Reevaluating the Meritocracy Myth: How Promotion Criteria, Algorithmic Scoring, and Generative-AI Screening Shape Long-Term Organizational Productivity
DOI:
https://doi.org/10.70670/sra.v4i1.1528Keywords:
Algorithmic Scoring, Artificial Intelligence, Fairness Perceptions, Generative-AI Screening, Meritocracy, Organizational ProductivityAbstract
This study re-examined the assumption that promotion systems and advanced HR technologies operate under neutral meritocratic principles. It explored how formal promotion criteria, algorithmic scoring tools, and generative-AI screening shaped long-term organizational productivity, with particular attention to perceptions of fairness, transparency, and legitimacy. A mixed-methods design was employed, combining survey data from employees, managers, and HR professionals with qualitative interviews from AI-enabled organizations. Quantitative analysis revealed that although algorithmic and AI-driven HR processes increased administrative efficiency and consistency, these technologies did not independently predict higher productivity. Instead, perceived fairness and transparency emerged as significantly stronger predictors of employee engagement and productivity outcomes. Regression analysis further indicated that fairness perceptions exerted the largest influence on productivity compared with algorithmic scoring and AI screening mechanisms. Qualitative findings supported these results, showing that employees were more likely to accept AI-mediated decisions when clear explanations, human oversight, and accessible appeals processes were present.
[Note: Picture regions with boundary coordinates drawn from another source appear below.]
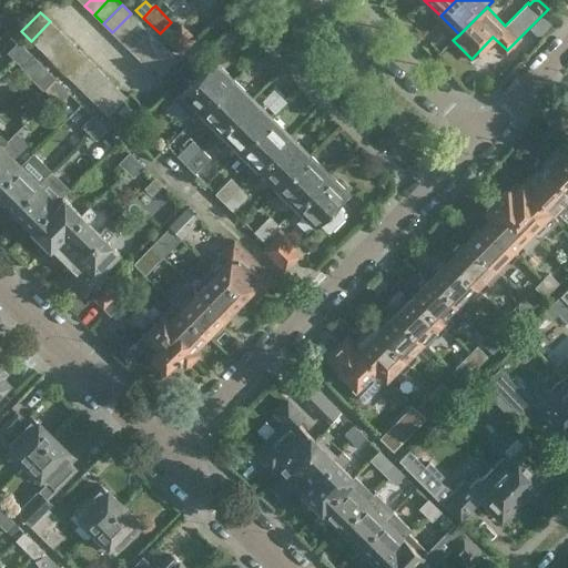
[(121,41),(140,22),(131,13),(112,32),(121,41)]
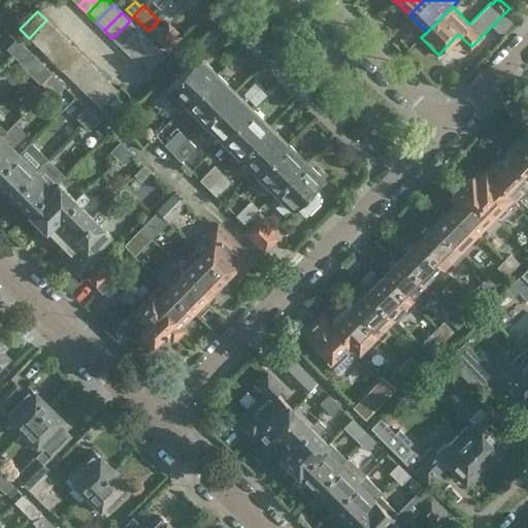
[(56,29),(46,20),(29,38),(38,46),(56,29)]
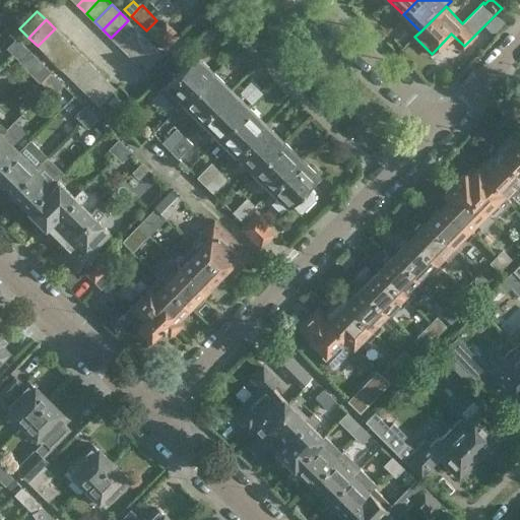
[(137,28),(128,20),(111,38),(119,46),(137,28)]
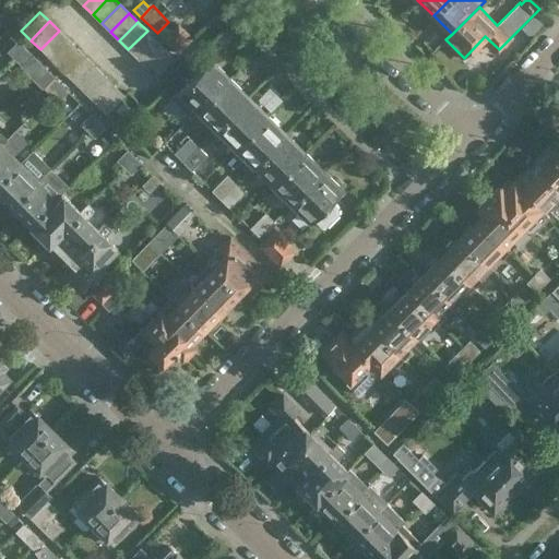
[(174,48),(188,34),(178,24),(164,38),(174,48)]
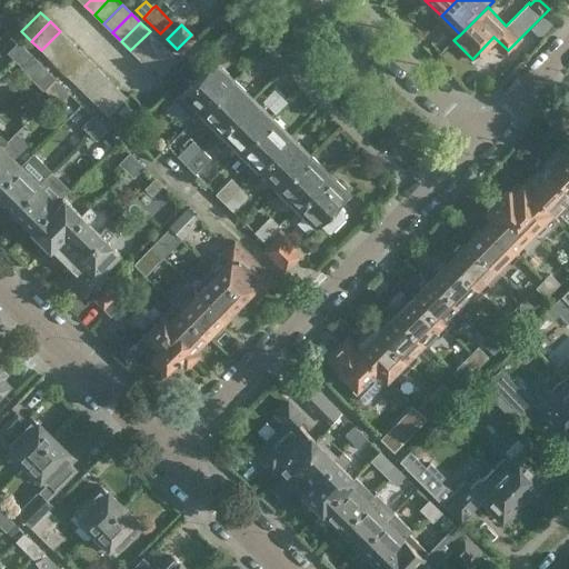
[(50,59),(69,40),(60,31),(41,50),(50,59)]
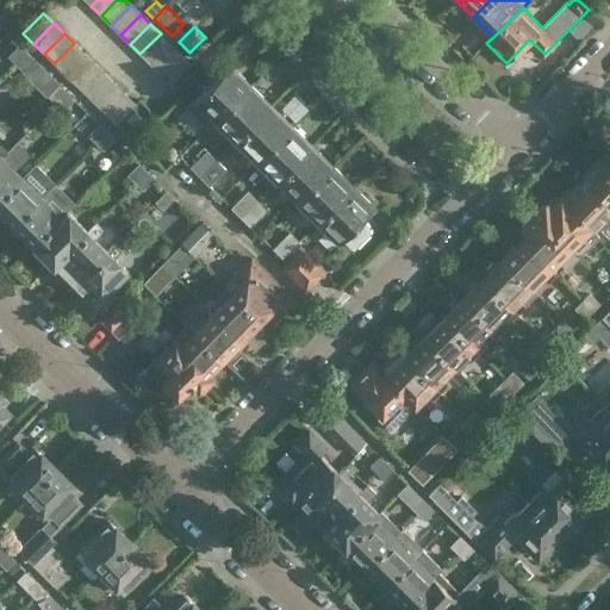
[(149,63),(169,43),(161,33),(139,54),(149,63)]
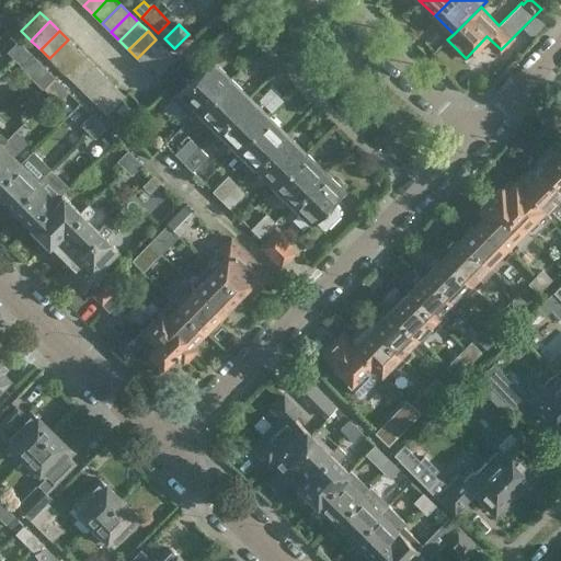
[(59,68),(78,49),(68,39),(49,58),(59,68)]
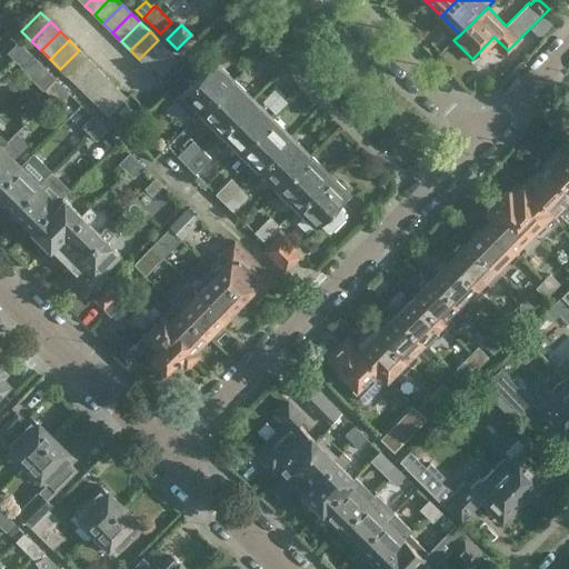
[(158,40),(139,59),(148,68),(151,63),(167,48),(158,40)]
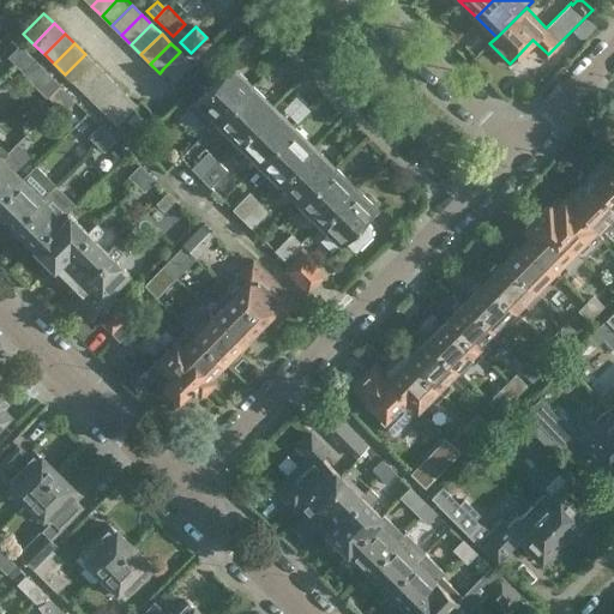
[(14,64),(26,52),(18,44),(6,56),(14,64)]
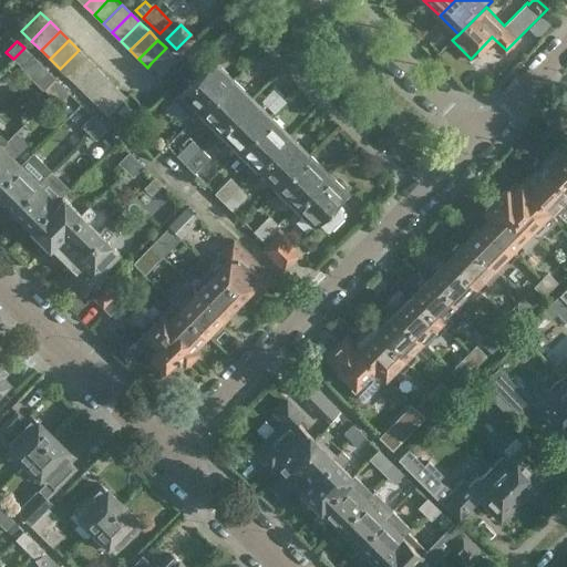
[(24,48),(13,59),(21,66),(31,55),(24,48)]
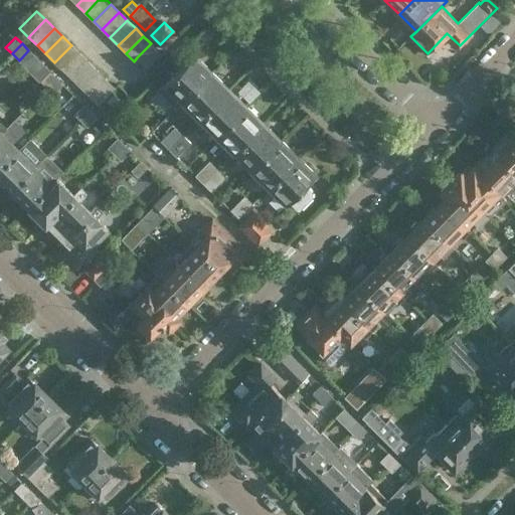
[(151,43),(137,57),(146,66),(160,52),(151,43)]
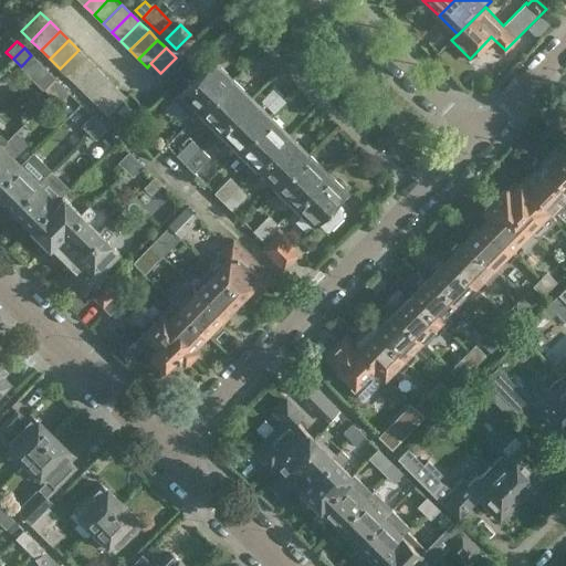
[(79,50),(60,69),(69,77),(87,59),(79,50)]
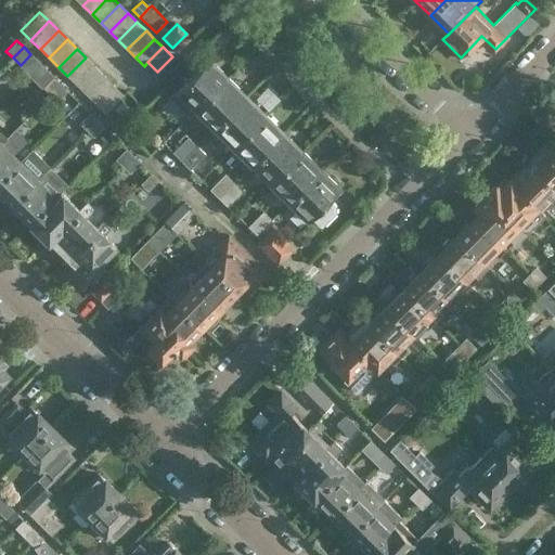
[(86,57),(67,76),(77,86),(95,67),(86,57)]
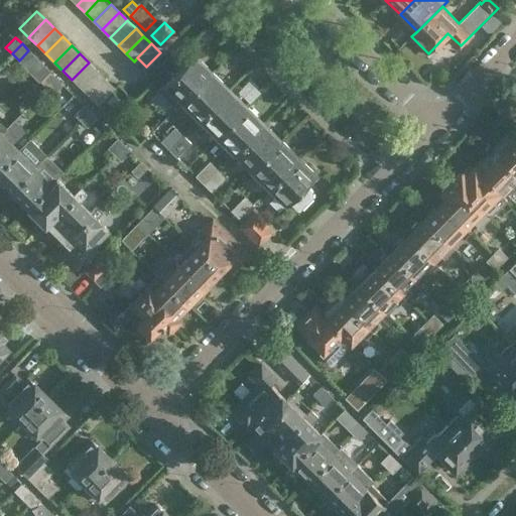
[(175,108),(182,101),(210,74),(191,55),(158,90),(175,108)]
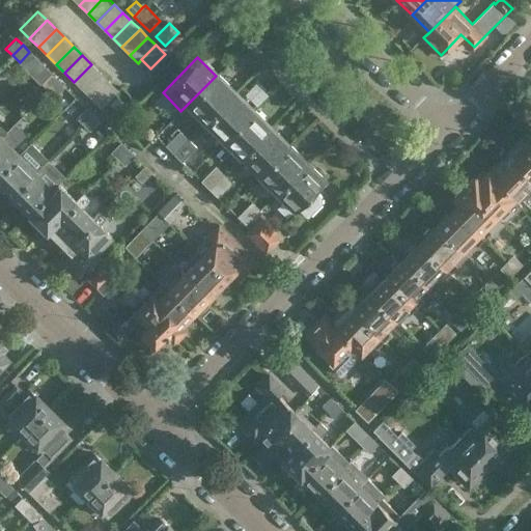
[(82,90),(100,73),(91,64),(74,82),(82,90)]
Conversely, opaque or fully automated systems were associated with distrust, perceived bias, and weaker motivational outcomes. The study concluded that AI should complement, rather than replace, human decision-makers and that responsible governance frameworks were necessary to ensure equity and sustained performance benefits. Recommendations focused on transparency design, hybrid decision structures, bias audits, and digital literacy development. Future research was suggested in cross-cultural contexts, longitudinal adoption effects, and explainable-AI applications in HR decision-making.